I am perpetually interested in how certain personality types gravitate toward certain breeds or breed types.
For instance, I have always loved dogs in the herding group most. I love their look, their intensity, their intelligence and drive to work with people. I grew up with a beautiful Australian shepherd, and I dream sometimes about getting an English shepherd. But I also have a soft spot for sighthounds and spaniels.
Through no clear intention of my own, I have become a “German shepherd person,” now raising two shepherds and having fostered six. (*German shepherds are technically in the herding group, according to the AKC, but many shepherds these days have lost that herding instinct. But there is a growing trend of getting working-line shepherds back into livestock herding, which I find very interesting.)

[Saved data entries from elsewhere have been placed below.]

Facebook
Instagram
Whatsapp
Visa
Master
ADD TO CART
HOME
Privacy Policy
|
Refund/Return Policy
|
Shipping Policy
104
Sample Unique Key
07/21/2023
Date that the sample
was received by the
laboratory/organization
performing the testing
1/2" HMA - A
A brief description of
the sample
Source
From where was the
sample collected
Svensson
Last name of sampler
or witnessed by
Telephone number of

And yet I feel very different from the typical German shepherd person. Allow me to stereotype, will you?
The typical German shepherd person
- ascribes to traditional, dominance-based training
- often has a military or law enforcement background
- is concerned with being “the alpha” or the “pack leader”
- has no problem with shock collars, prong collars, and choke chains
- finds schutzhund very appealing
- is likely a gun owner
- finds “toughness” and even mild aggression to be a virtue
Clearly, not everyone who has a shepherd fits most or even one of these stereotypes, but I find these traits to be more true of shepherd people than of other groups aligned with other breeds.

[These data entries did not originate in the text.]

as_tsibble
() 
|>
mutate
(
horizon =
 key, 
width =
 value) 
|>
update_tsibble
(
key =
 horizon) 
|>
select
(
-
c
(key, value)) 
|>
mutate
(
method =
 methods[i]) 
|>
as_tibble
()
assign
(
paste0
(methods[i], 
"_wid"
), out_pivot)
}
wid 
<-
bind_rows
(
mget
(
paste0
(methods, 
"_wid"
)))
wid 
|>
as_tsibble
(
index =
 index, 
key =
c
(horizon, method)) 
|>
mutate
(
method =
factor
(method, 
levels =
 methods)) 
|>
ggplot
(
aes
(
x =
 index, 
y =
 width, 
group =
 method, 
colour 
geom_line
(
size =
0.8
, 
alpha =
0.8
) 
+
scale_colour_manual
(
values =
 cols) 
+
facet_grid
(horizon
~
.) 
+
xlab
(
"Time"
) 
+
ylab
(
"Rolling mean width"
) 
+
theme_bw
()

This person loves his or her shepherd as much as I love mine, and the generalizations are not meant to discount that but rather to say I often feel very, very temperamentally different from the typical German shepherd owner.
I am not tough, and I am not impressed by machismo. I do not and never will own a gun. I follow the science-based philosophies of positive reinforcement training and would never use a shock collar on my dog or on any dog. I do not think my dogs are trying to “dominate” me, a concept I find simultaneously laughable and dangerous.
For these reasons, I stay off the German shepherd message boards and have honestly distanced myself from a lot of our dogs’ rescue representatives, most of whom have bought into a shock-collar “training” franchise and encourage adopters to put their shepherds through their expensive programs, which promise fast results for “problem” dogs by the widespread use of e-collars. I’m OK with being an outsider.

It makes me curious, though, about other breeds, so I’d love to hear from you. What are some of the stereotypes of people with your dog’s breed? Do you fit those generalizations?